Dr. Joseph Nelson of Logan, Utah, was the treating physician for both the prior and the present accidents. He testified that the prior accident had left Bills’ thigh bone in a weakened condition. However, when he was questioned as to whether he had an opinion based upon a reasonable medical certainty as to the cause of the broken bone which is the subject matter of this claim, he stated that he had no opinion.

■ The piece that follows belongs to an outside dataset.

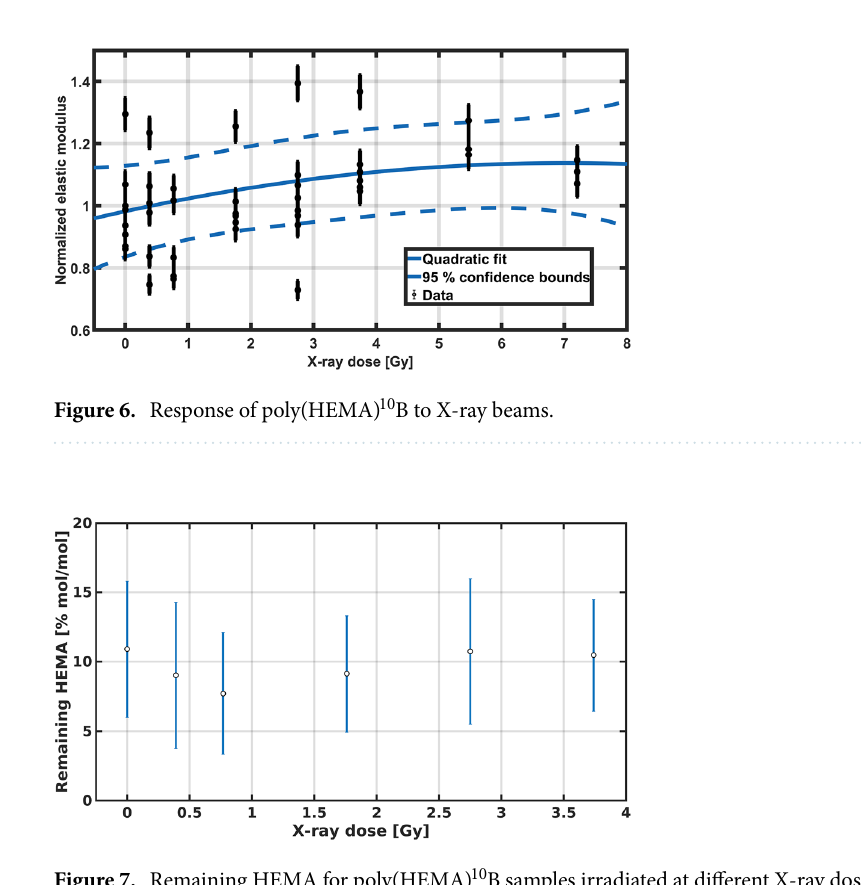
Figure 7. Remaining HEMA for poly(HEMA)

The referee denied Bills’ claim stating that “the claimant has failed to sustain his burden of proof that the accident and injury he suffered while at work on October 3, 1972, was the cause of the injury which is the subject of this proceeding.” The referee based his decision in part upon Dr. Nelson’s refusal to draw a medically based conclusion as to the cause of the injury, and concluded that Bills had not met his burden of showing that the injury was work-related by a preponderance of the evidence. The referee also felt that Bills’ own testimony that he felt his leg snap while aiding his father to rise from bed demonstrated that the injury was not work-related, but was caused by that non-work-related incident.

There is substantial, competent evidence in the record to support the finding of the commission that the industrial accident on October 3, 1972, was not the cause of Bills’ broken leg, and therefore that finding is conclusive upon appeal. I.C. § 72-724(2); Bottoms v. Pioneer Irrig. Dist., 95 Idaho 487, 511 P.2d 304 (1973); Dean v. Dravo Corp., 95 Idaho 558, 511 P.2d 1334 (1973). Speculation that the thigh bone was weakened as a result of being struck by the tire iron is not proof that the tire iron caused the break. “There must be a probable not a possible connection between cause and effect to constitute a compensable accident.” Darvell v. Wardner Industrial Union, 78 Idaho 309, 313, 302 P.2d 950, 952 (1956); Dean v. Dravo Corp., supra.

The order of the Industrial Commission is affirmed. Costs to respondents.

SHEPARD, C. J., and DONALDSON, McQUADE and McFADDEN, JJ., concur.